Retour sur notre projection : La Voix de Hind Rajab. Quand le silence devient cri !
Il arrive que le cinéma fasse plus que raconter : qu’il écoute, qu’il recueille, qu’il porte ce que d’autres ont tenté d’étouffer. La Voix de Hind Rajab, le film de Kaouther Ben Hania, est de ceux-là. Un film qui nous force à entendre.
Hind Rajab avait six ans. En janvier 2024, à Gaza, sa famille est tuée alors qu’ils fuient un bombardement. Coincée seule dans une voiture criblée d’éclats, elle appelle désespérément les secouristes du Croissant-Rouge palestinien.
À une époque saturée d’images de guerre, Ben Hania choisit l’économie du visible pour redonner sa place au poids du son, du silence, de la parole.
Sa voix d’enfant traverse la ligne : « Venez me chercher. Je suis seule. »

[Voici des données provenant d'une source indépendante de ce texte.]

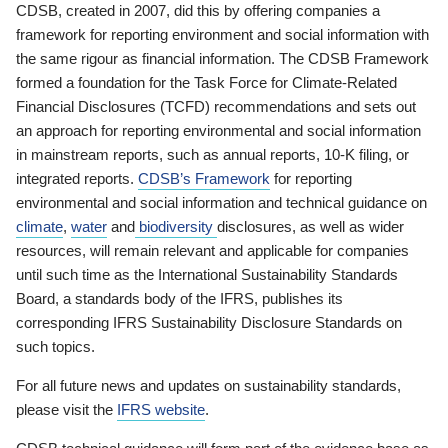
CDSB, created in 2007, did this by offering companies a
framework for reporting environment and social information with
the same rigour as financial information. The CDSB Framework
formed a foundation for the Task Force for Climate-Related
Financial Disclosures (TCFD) recommendations and sets out
an approach for reporting environmental and social information
in mainstream reports, such as annual reports, 10-K filing, or
integrated reports.
CDSB’s Framework
for reporting
environmental and social information and technical guidance on
climate
,
water
and
biodiversity
disclosures, as well as wider
resources, will remain relevant and applicable for companies
until such time as the International Sustainability Standards
Board, a standards body of the IFRS, publishes its
corresponding IFRS Sustainability Disclosure Standards on
such topics.
For all future news and updates on sustainability standards,
please visit the
IFRS website
.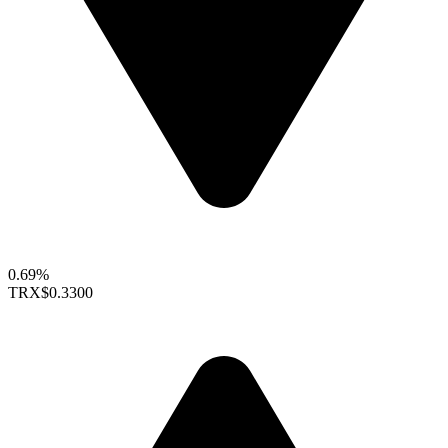
0.69%
TRX
$0.3300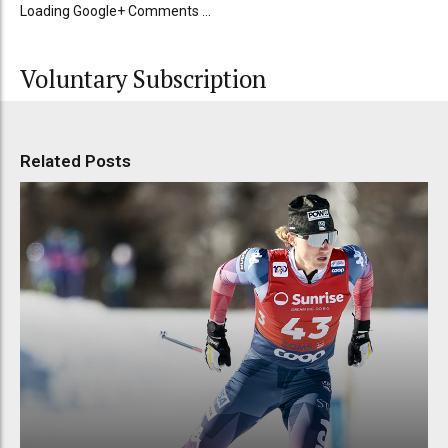
Loading Google+ Comments ...
Voluntary Subscription
Related Posts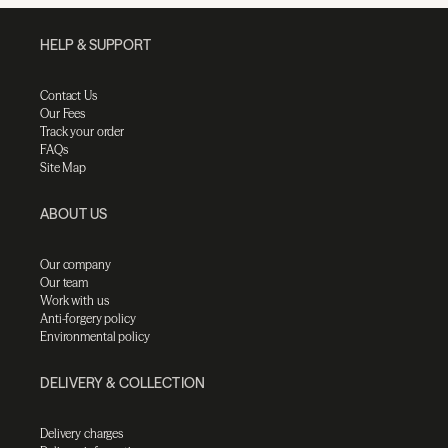
HELP & SUPPORT
Contact Us
Our Fees
Track your order
FAQs
Site Map
ABOUT US
Our company
Our team
Work with us
Anti-forgery policy
Environmental policy
DELIVERY & COLLECTION
Delivery charges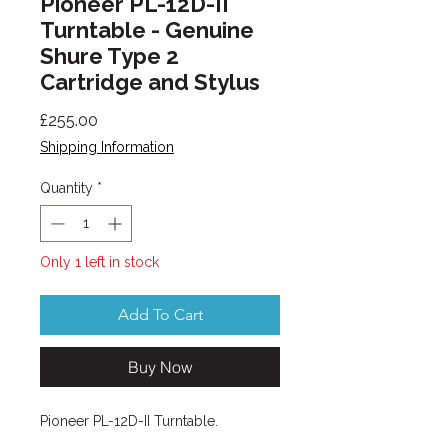
Pioneer PL-12D-II
Turntable - Genuine
Shure Type 2
Cartridge and Stylus
Price
£255.00
Shipping Information
Quantity
*
Only 1 left in stock
Add To Cart
Buy Now
Pioneer PL-12D-II Turntable.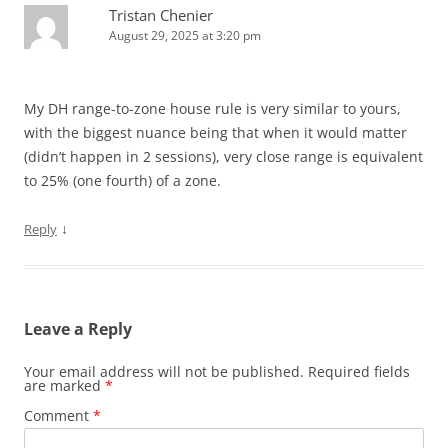
Tristan Chenier
August 29, 2025 at 3:20 pm
My DH range-to-zone house rule is very similar to yours,
with the biggest nuance being that when it would matter
(didn’t happen in 2 sessions), very close range is equivalent
to 25% (one fourth) of a zone.
↓
Reply
Leave a Reply
Your email address will not be published.
Required fields
are marked
*
Comment
*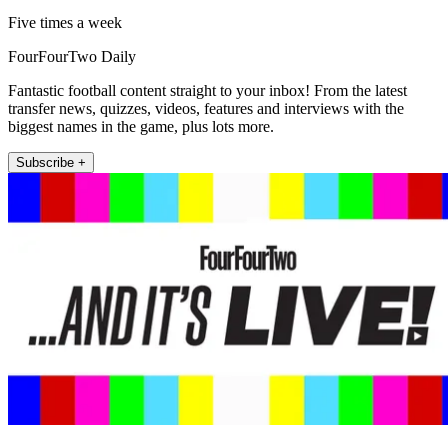
Five times a week
FourFourTwo Daily
Fantastic football content straight to your inbox! From the latest
transfer news, quizzes, videos, features and interviews with the
biggest names in the game, plus lots more.
Subscribe +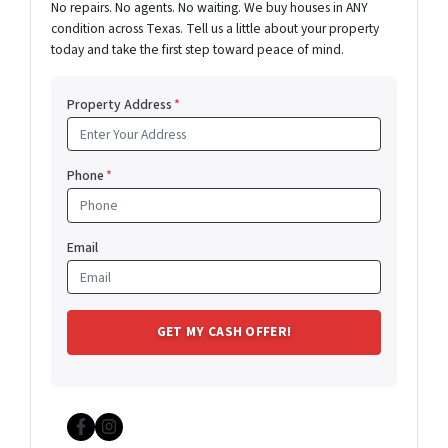
No repairs. No agents. No waiting. We buy houses in ANY
condition across Texas. Tell us a little about your property
today and take the first step toward peace of mind.
Property Address
*
Phone
*
Email
Facebook
Instagram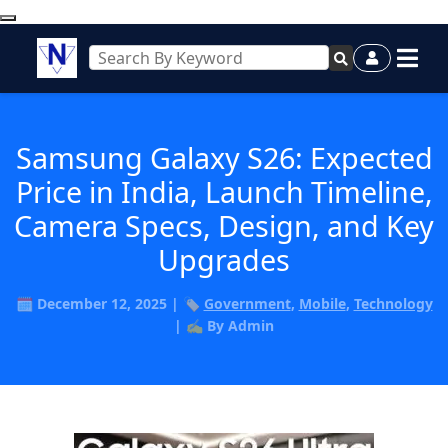
Samsung Galaxy S26: Expected
Price in India, Launch Timeline,
Camera Specs, Design, and Key
Upgrades
🗓️ December 12, 2025 | 🏷️
Government
,
Mobile
,
Technology
| ✍️ By Admin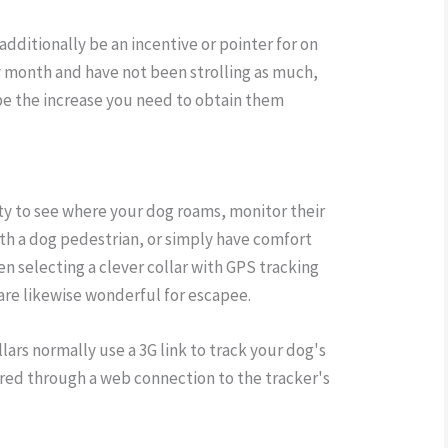
additionally be an incentive or pointer for on
y month and have not been strolling as much,
n be the increase you need to obtain them
ity to see where your dog roams, monitor their
ith a dog pedestrian, or simply have comfort
en selecting a clever collar with GPS tracking
 are likewise wonderful for escapee.
lars normally use a 3G link to track your dog's
ferred through a web connection to the tracker's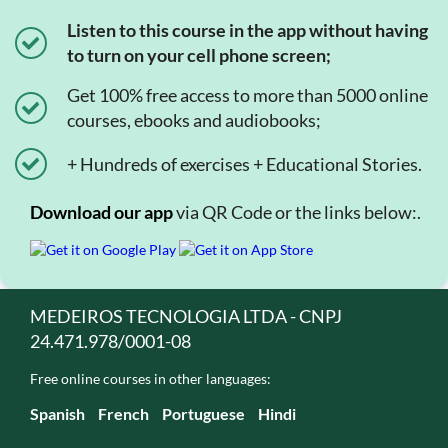
Listen to this course in the app without having
to turn on your cell phone screen;
Get 100% free access to more than 5000 online
courses, ebooks and audiobooks;
+ Hundreds of exercises + Educational Stories.
Download our app
via QR Code or the links below:.
MEDEIROS TECNOLOGIA LTDA - CNPJ
24.471.978/0001-08
Free online courses in other languages:
Spanish
French
Portuguese
Hindi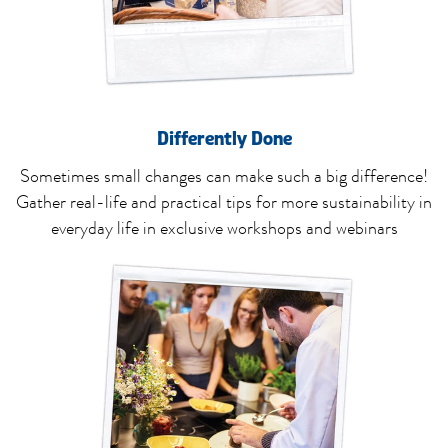
Differently Done
Sometimes small changes can make such a big difference!
Gather real-life and practical tips for more sustainability in
everyday life in exclusive workshops and webinars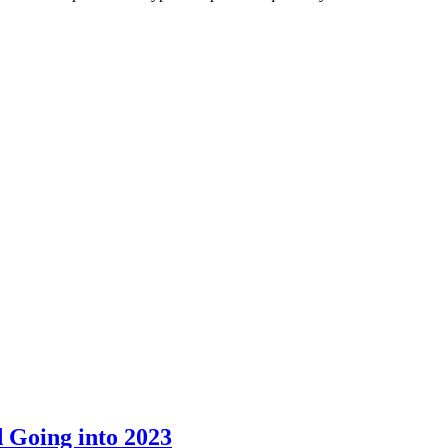
 Going into 2023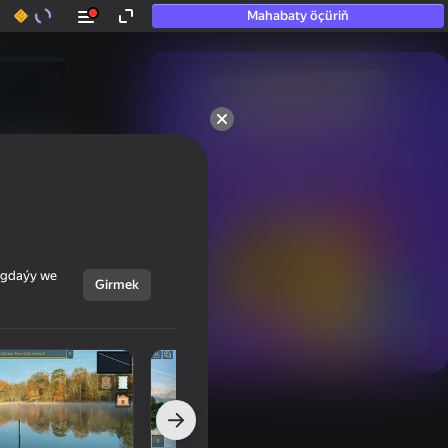
Mahabaty öçüriň
50+ top oýunlar, olara

hatda «oýnamayanlar» hem 
oýnaýar
ýagdaýy we
Girmek
Görmek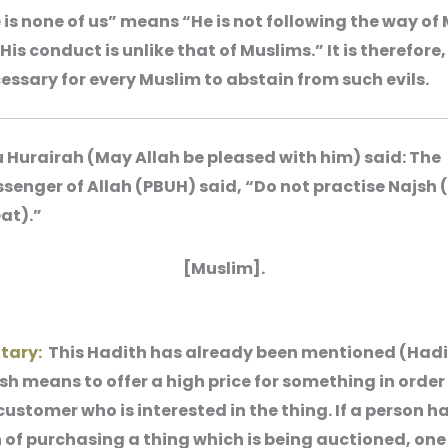
 is none of us” means “He is not following the way of
“His conduct is unlike that of Muslims.” It is therefore,
essary for every Muslim to abstain from such evils.
 Hurairah (May Allah be pleased with him) said: The
senger of Allah (PBUH) said, “Do not practise Najsh 
at).”
[Muslim].
tary:
This Hadith has already been mentioned (Hadi
jsh means to offer a high price for something in order 
ustomer who is interested in the thing. If a person h
 of purchasing a thing which is being auctioned, one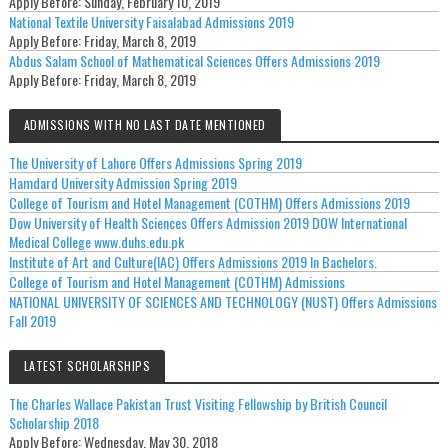
Apply Before:
Sunday, February 10, 2019
National Textile University Faisalabad Admissions 2019
Apply Before:
Friday, March 8, 2019
Abdus Salam School of Mathematical Sciences Offers Admissions 2019
Apply Before:
Friday, March 8, 2019
ADMISSIONS WITH NO LAST DATE MENTIONED
The University of Lahore Offers Admissions Spring 2019
Hamdard University Admission Spring 2019
College of Tourism and Hotel Management (COTHM) Offers Admissions 2019
Dow University of Health Sciences Offers Admission 2019 DOW International
Medical College www.duhs.edu.pk
Institute of Art and Culture(IAC) Offers Admissions 2019 In Bachelors.
College of Tourism and Hotel Management (COTHM) Admissions
NATIONAL UNIVERSITY OF SCIENCES AND TECHNOLOGY (NUST) Offers Admissions
Fall 2019
LATEST SCHOLARSHIPS
The Charles Wallace Pakistan Trust Visiting Fellowship by British Council
Scholarship 2018
Apply Before:
Wednesday, May 30, 2018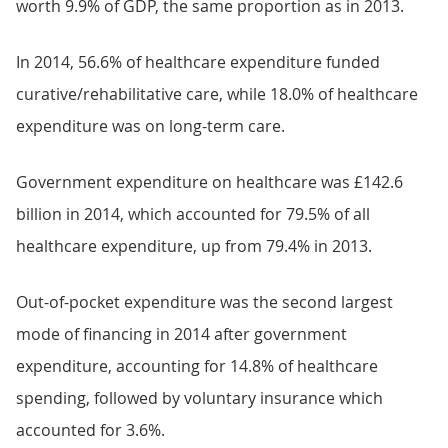
worth 9.9% of GDP, the same proportion as in 2013.
In 2014, 56.6% of healthcare expenditure funded
curative/rehabilitative care, while 18.0% of healthcare
expenditure was on long-term care.
Government expenditure on healthcare was £142.6
billion in 2014, which accounted for 79.5% of all
healthcare expenditure, up from 79.4% in 2013.
Out-of-pocket expenditure was the second largest
mode of financing in 2014 after government
expenditure, accounting for 14.8% of healthcare
spending, followed by voluntary insurance which
accounted for 3.6%.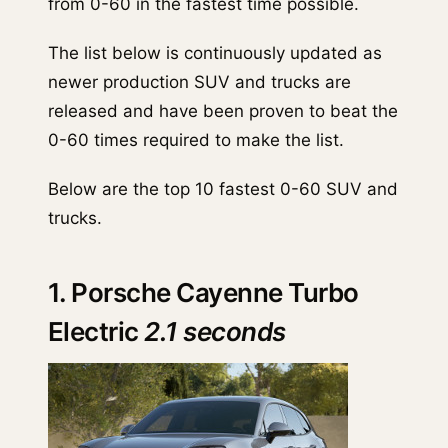
from 0-60 in the fastest time possible.
The list below is continuously updated as
newer production SUV and trucks are
released and have been proven to beat the
0-60 times required to make the list.
Below are the top 10 fastest 0-60 SUV and
trucks.
1. Porsche Cayenne Turbo
Electric
2.1 seconds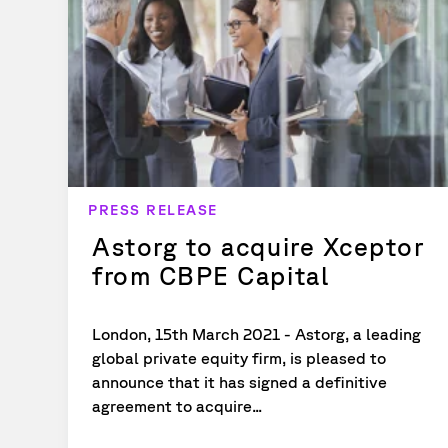
PRESS RELEASE
Astorg to acquire Xceptor
from CBPE Capital
London, 15th March 2021 - Astorg, a leading
global private equity firm, is pleased to
announce that it has signed a definitive
agreement to acquire...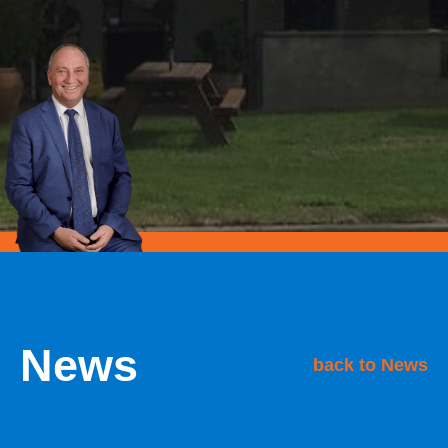
News
back to News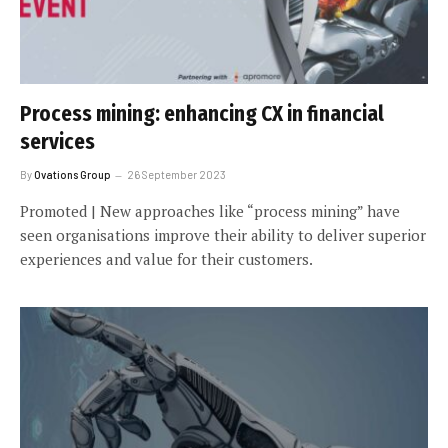
Process mining: enhancing CX in financial
services
By
Ovations Group
26 September 2023
Promoted | New approaches like “process mining” have
seen organisations improve their ability to deliver superior
experiences and value for their customers.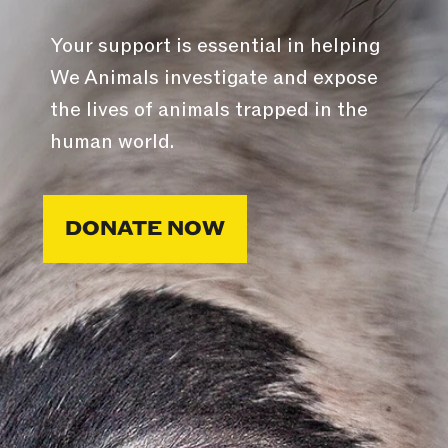
Your support is essential in helping
We Animals investigate and expose
the lives of animals trapped in the
human world.
DONATE NOW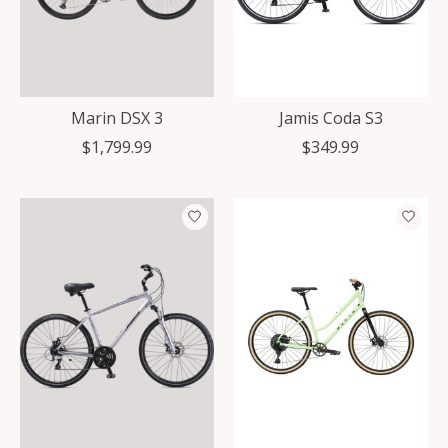
Marin DSX 3
Jamis Coda S3
$1,799.99
$349.99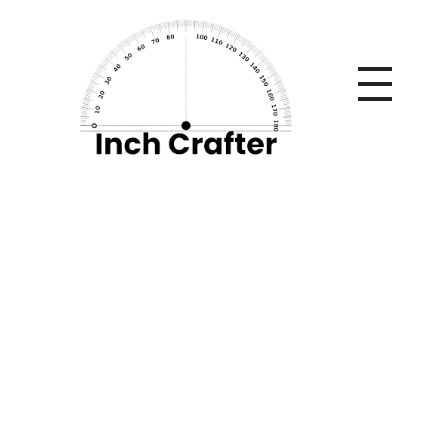
Home
»
Credit Cards Online: Everything You Need to Know
Before Applying
Credit Cards Online:
Everything You Need
to Know Before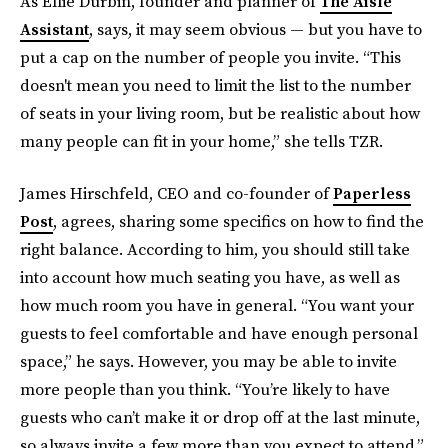
As Ellie Durbin, founder and planner of
The Aisle
Assistant
, says, it may seem obvious — but you have to
put a cap on the number of people you invite. “This
doesn't mean you need to limit the list to the number
of seats in your living room, but be realistic about how
many people can fit in your home,” she tells TZR.
James Hirschfeld, CEO and co-founder of
Paperless
Post
, agrees, sharing some specifics on how to find the
right balance. According to him, you should still take
into account how much seating you have, as well as
how much room you have in general. “You want your
guests to feel comfortable and have enough personal
space,” he says. However, you may be able to invite
more people than you think. “You’re likely to have
guests who can’t make it or drop off at the last minute,
so always invite a few more than you expect to attend.”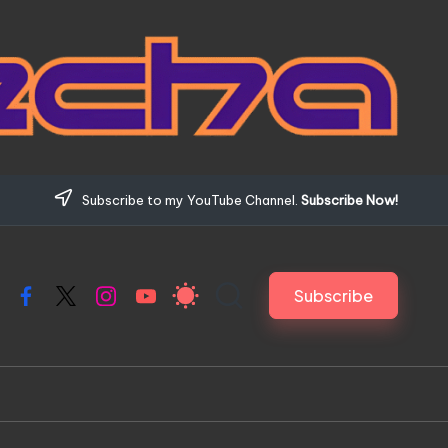
Subscribe to my YouTube Channel.
Subscribe Now!
Subscribe
Facebook
X
Instagram
YouTube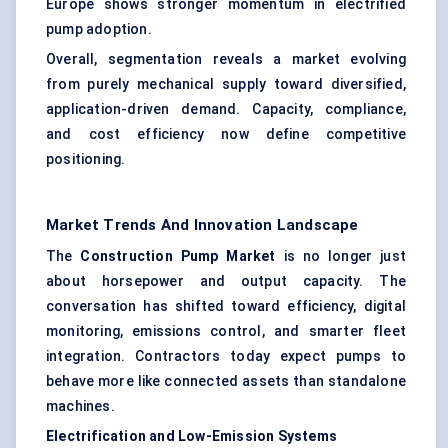
Europe shows stronger momentum in electrified
pump adoption.
Overall, segmentation reveals a market evolving
from purely mechanical supply toward diversified,
application-driven demand. Capacity, compliance,
and cost efficiency now define competitive
positioning.
Market Trends And Innovation Landscape
The
Construction Pump Market
is no longer just
about horsepower and output capacity. The
conversation has shifted toward efficiency, digital
monitoring, emissions control, and smarter fleet
integration. Contractors today expect pumps to
behave more like connected assets than standalone
machines.
Electrification and Low-Emission Systems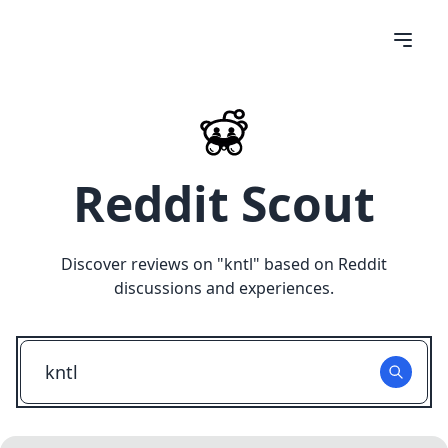
Reddit Scout
Discover reviews on "
kntl
" based on Reddit
discussions and experiences.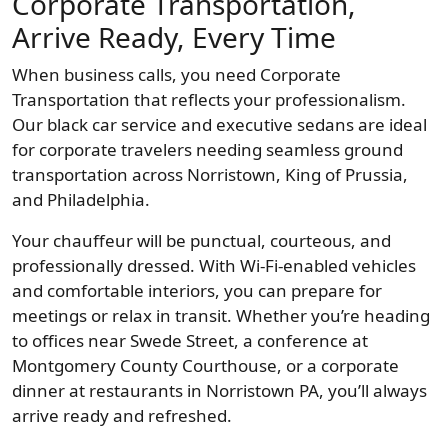
Corporate Transportation,
Arrive Ready, Every Time
When business calls, you need Corporate
Transportation that reflects your professionalism.
Our black car service and executive sedans are ideal
for corporate travelers needing seamless ground
transportation across Norristown, King of Prussia,
and Philadelphia.
Your chauffeur will be punctual, courteous, and
professionally dressed. With Wi-Fi-enabled vehicles
and comfortable interiors, you can prepare for
meetings or relax in transit. Whether you’re heading
to offices near Swede Street, a conference at
Montgomery County Courthouse, or a corporate
dinner at restaurants in Norristown PA, you’ll always
arrive ready and refreshed.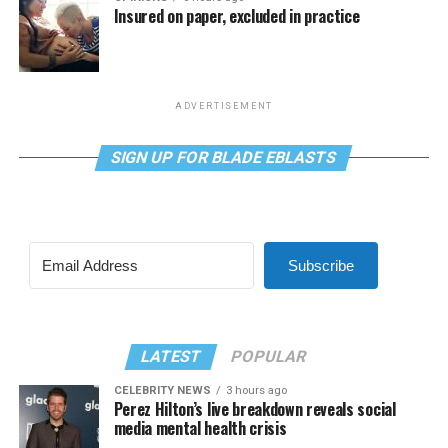
Insured on paper, excluded in practice
ADVERTISEMENT
SIGN UP FOR BLADE EBLASTS
Subscribe
LATEST
POPULAR
CELEBRITY NEWS
3 hours ago
Perez Hilton’s live breakdown reveals social
media mental health crisis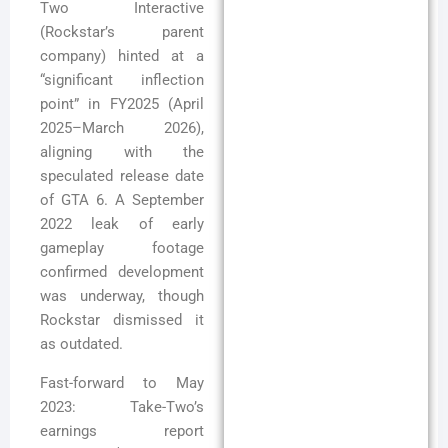
Two Interactive
(Rockstar’s parent
company) hinted at a
“significant inflection
point” in FY2025 (April
2025–March 2026),
aligning with the
speculated release date
of GTA 6. A September
2022 leak of early
gameplay footage
confirmed development
was underway, though
Rockstar dismissed it
as outdated.
Fast-forward to May
2023: Take-Two’s
earnings report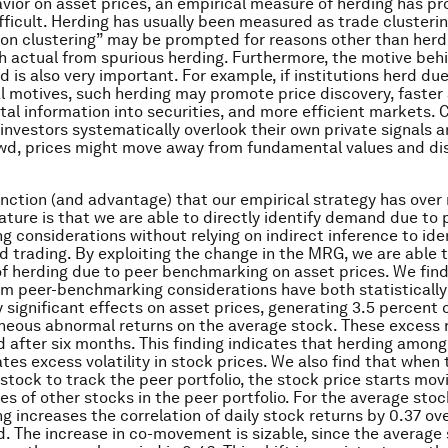
vior on asset prices, an empirical measure of herding has pr
fficult. Herding has usually been measured as trade clusteri
ion clustering” may be prompted for reasons other than herdin
sh actual from spurious herding. Furthermore, the motive beh
d is also very important. For example, if institutions herd due
l motives, such herding may promote price discovery, faste
al information into securities, and more efficient markets. C
l investors systematically overlook their own private signals 
wd, prices might move away from fundamental values and di
inction (and advantage) that our empirical strategy has over
rature is that we are able to directly identify demand due to 
 considerations without relying on indirect inference to ide
ed trading. By exploiting the change in the MRG, we are able 
of herding due to peer benchmarking on asset prices. We find
m peer-benchmarking considerations have both statistically
 significant effects on asset prices, generating 3.5 percent 
eous abnormal returns on the average stock. These excess r
ed after six months. This finding indicates that herding amon
tes excess volatility in stock prices. We also find that when
 stock to track the peer portfolio, the stock price starts mo
es of other stocks in the peer portfolio. For the average stoc
 increases the correlation of daily stock returns by 0.37 over
. The increase in co-movement is sizable, since the average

Ce sont ces enregistrements réels que la réalisatrice a choisis de faire résonner dans son film, entrecoupés d’images d’attente, de reconstitutions minimalistes, d’ombres et de silences. Rien d’autre. Pas d’effets. Pas de musique pour apaiser. Juste la tension du réel, la voix, le souffle, l’interruption brutale.
Ben Hania poursuit sa quête d’un cinéma à hauteur d’humain. Elle ne filme pas la guerre : elle filme l’absence de secours, le vide après la mort, la solitude de la victime.
En choisissant de concentrer tout un conflit dans la voix d’une enfant, elle inverse la perspective : ce n’est plus le monde qui regarde Gaza. C’est Gaza qui nous regarde à travers les yeux fermés d’une fillette.
Le cinéma ne peut pas sauver Hind, mais il peut l’empêcher d’être oubliée. Et c’est peut-être cela, l’acte politique le plus fort d’un artiste : créer une mémoire là où le monde se détourne.
La Voix de Hind Rajab n’est pas un film facile. Il dérange, bouleverse, confronte. Mais il ouvre un espace d’écoute radicalement humain.
Chaque spectateur devient témoin. Pas seulement du drame d’Hind, mais de la responsabilité collective de ceux qui entendent et ne répondent pas.
Pour le CRI Charleroi, cette œuvre représente une invitation à penser autrement la géopolitique, à redonner un visage, une voix, une dignité à ce que les statistiques effacent.
Regarder ce film, c’est se tenir dans cet entre-deux inconfortable : l’impuissance et l’empathie.
C’est se demander ce que signifie, ici, à Charleroi, être témoin d’un monde qui brûle ailleurs.
C’est interroger notre rapport à l’information, à la distance, à la compassion.
Pour le CRI Charleroi, cette œuvre rappelle combien l’écoute est une forme de résistance, combien raconter est déjà agir.